WHAT THIS EXERCISE ASKS:
1 – Reproduce the passage on Governor Davis and the First World War word for word, beginning at the words "A great deal" and stopping after "from Loudoun County.".
2 – Write what comes next in the account of Governor Davis and the First World War, starting after its final sentence.

A great deal of Governor Davis’ time when he first entered office was spent on home front efforts during the First World War. His policy of streamlining government operations fit well with the cutbacks necessary to the war effort. Davis led the effort to raise funds by attending war bond rallies and purchasing bonds himself. He visited soldiers at Newport News and Camp Lee, and wrote letters of condolence to families who had lost fathers, husbands, brothers, and sons in the war.
On November 11, 1918, Governor Davis was awakened late at night with news of the armistice, and by 4:00 am, the city of Richmond was lighted and full of activity. In 1919, he returned to Leesburg for a ceremony at the courthouse to honor and award medals to each veteran from Loudoun County.

DATASET SECTION:
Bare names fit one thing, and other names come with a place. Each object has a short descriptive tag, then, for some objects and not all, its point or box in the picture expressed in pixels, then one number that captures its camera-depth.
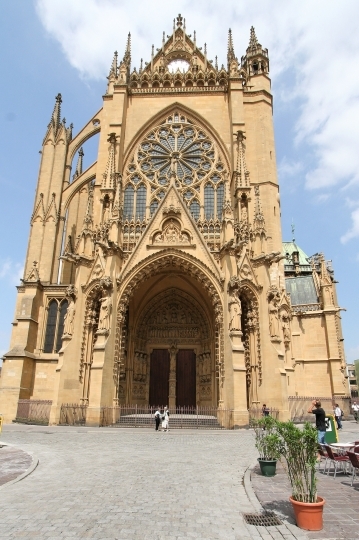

TASK-BY-TASK OUTPUTS:
1 –
A great deal of Governor Davis’ time when he first entered office was spent on home front efforts during the First World War. His policy of streamlining government operations fit well with the cutbacks necessary to the war effort. Davis led the effort to raise funds by attending war bond rallies and purchasing bonds himself. He visited soldiers at Newport News and Camp Lee, and wrote letters of condolence to families who had lost fathers, husbands, brothers, and sons in the war.
On November 11, 1918, Governor Davis was awakened late at night with news of the armistice, and by 4:00 am, the city of Richmond was lighted and full of activity. In 1919, he returned to Leesburg for a ceremony at the courthouse to honor and award medals to each veteran from Loudoun County.

2 –
After his 4-year term as governor, Davis ran for the U.S. Senate in 1922. This second challenge to the Virginia Democratic Machine was unsuccessful, however, and Davis retired to Morven Park to pour his energies into agriculture and community organizations once more.
He continued testing new methods for growing crops as well as raising purebred livestock. In the early 1930s, he began raising turkeys, eventually having as many as 20,000 in his flock. The turkeys won top prizes in competitions where they were shown. Within ten years, Morven Park had become the largest supplier of turkeys in the United States. Westmoreland Davis died in 1942, and is buried at Morven Park.